→ YOUR ASSIGNMENT
Continue the personal essay about hating subtext, starting right after its final sentence.

*** Opening SOURCE EXTRACT ***

By Ariadne Wolf
hate subtext, and it hates me.
It’s one thing to watch characters in a show sigh at one another longingly, then run away for some manufactured nonsensical reason. That is the kind of thing that my fanfiction-addicted high school-aged self could really get behind.
It’s really not nearly so pleasant in real life.
I spent a few minutes talking to somebody after class about the weather the other day. It was probably the dumbest conversation I’ve had the entire time I’ve been at this school.
It was probably particularly idiotic because I spent the whole time trying to figure out what I was supposed to say to move the conversation to somewhere past the point of conversation.
Stuff like this is hard enough when you haven’t spent years having your brain fucked with by parents who much preferred you believe yourself insane, than believe they were exactly who they tragically were, and still are.
So, yeah, some of this is me. Some of this is because I spent 10 years having an eating disorder while my peers were figuring out romance and relationships.
A lot of this is because flashbacks and sex don’t go hand-in-hand real well.
Still, I can’t be the only one. I mean I tend to think I am, because PTSD is like that, it’s one of those things too many people have and virtually every one of those people feels ashamed of. It fucks with your brain and your sense of reality, and it makes me so insecure about my sanity that anything short of “fuck me, here’s when” seems like maybe I could just be making it up.

*** Closing SOURCE EXTRACT ***
*** Opening ENTRIES SHOWN ***

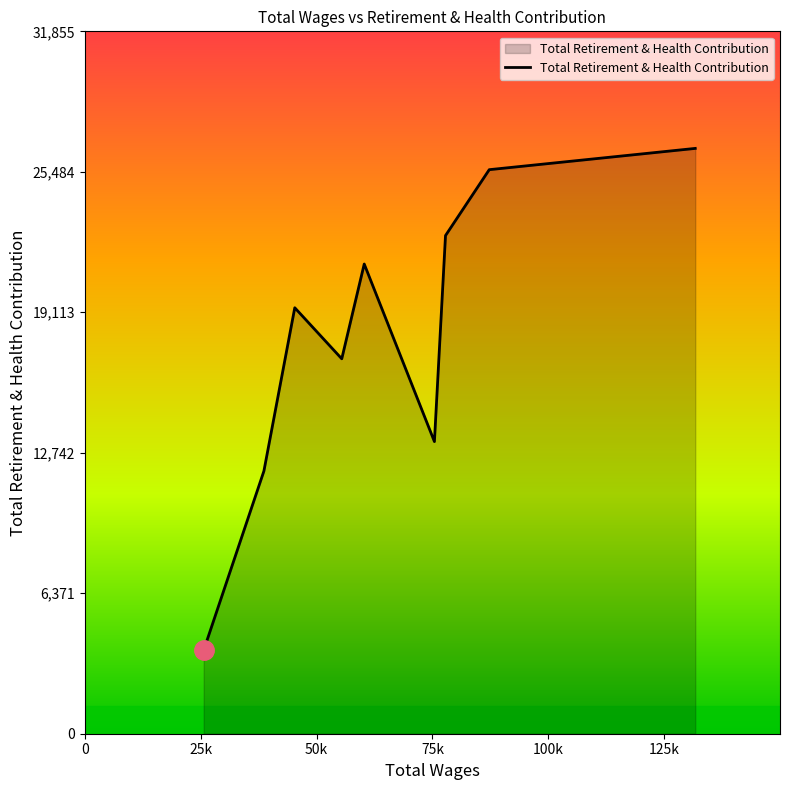

What is the difference between the maximum and minimum values?

22757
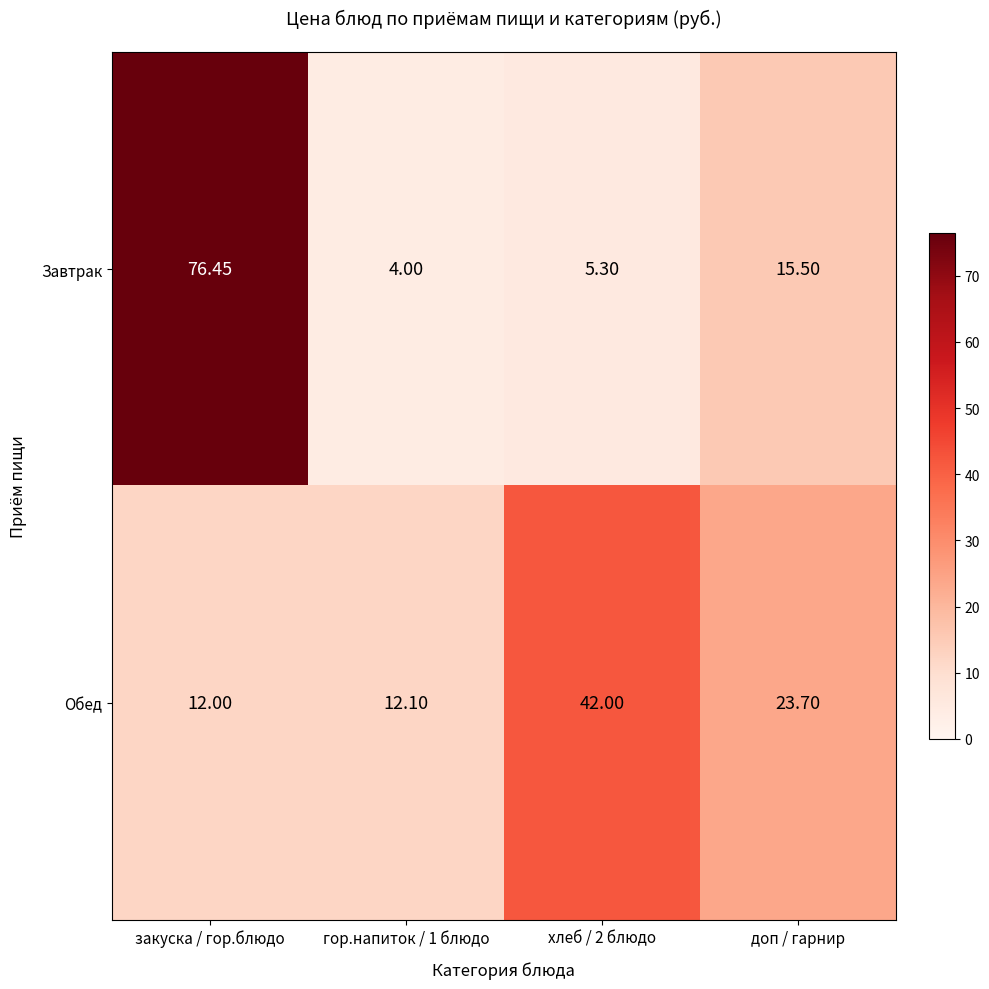

List the series in order of their overall mean, highest first.

Завтрак, Обед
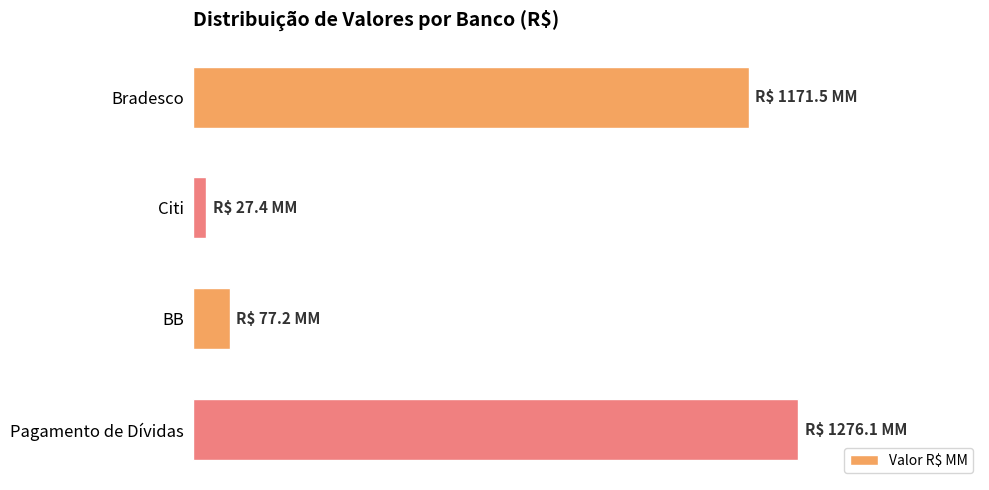

Are the bars grouped side by side (vs. stacked)?

No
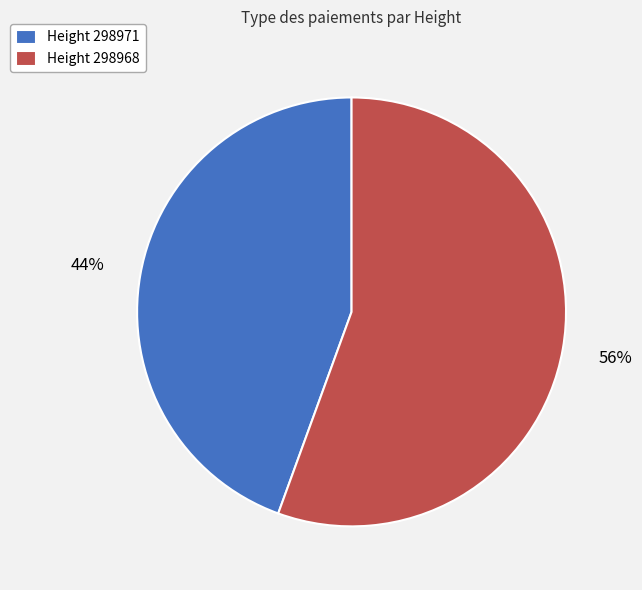

Do Height 298968 and Height 298971 together represent more than half of the pie?

Yes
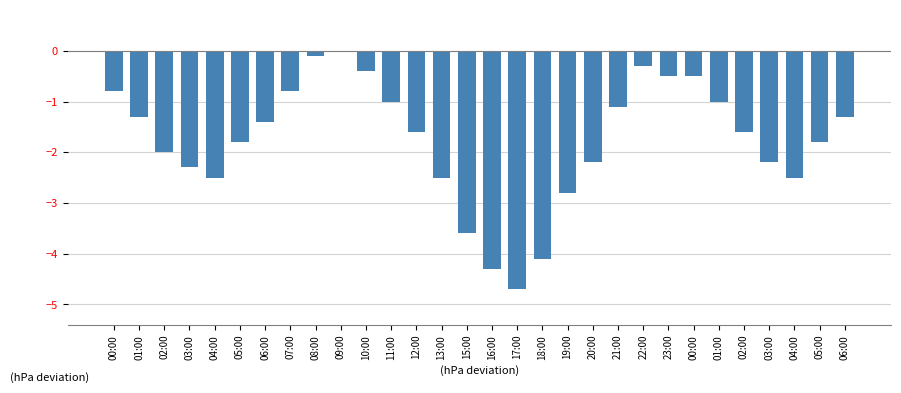

What value does the data have at 18:00?

-4.1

*** Closing ENTRIES SHOWN ***

→ RESULT FOR THIS TASK
I’m one of those people who would rather give offense than accidentally invade someone’s territory, so I spend a lot of time alone. I’m not sure that’s even such a bad thing.
Sometimes that seems like a really awful thing.
Because hey, we all need relationships. Chances are, nearly all of us are ill-equipped to handle them, because our parents are divorced or abusive, our peers have been bullies or have encouraged our blase and overly cynical attitudes, and our role models have fucked or ignored us.
Still, what would we do without them?
Relationships aren’t like food. I can’t just toss them aside and walk away when I can’t deal, until whatever I’m feeling passes and I can handle the thought of it again.
So too much of the time, I walk away from these encounters with no idea of what actually happened.
Feeling totally confused and lost doesn’t really help with having a sense of grounding, so I just push it all aside and walk away, hoping my brain will be clearer the next morning.
That almost never works.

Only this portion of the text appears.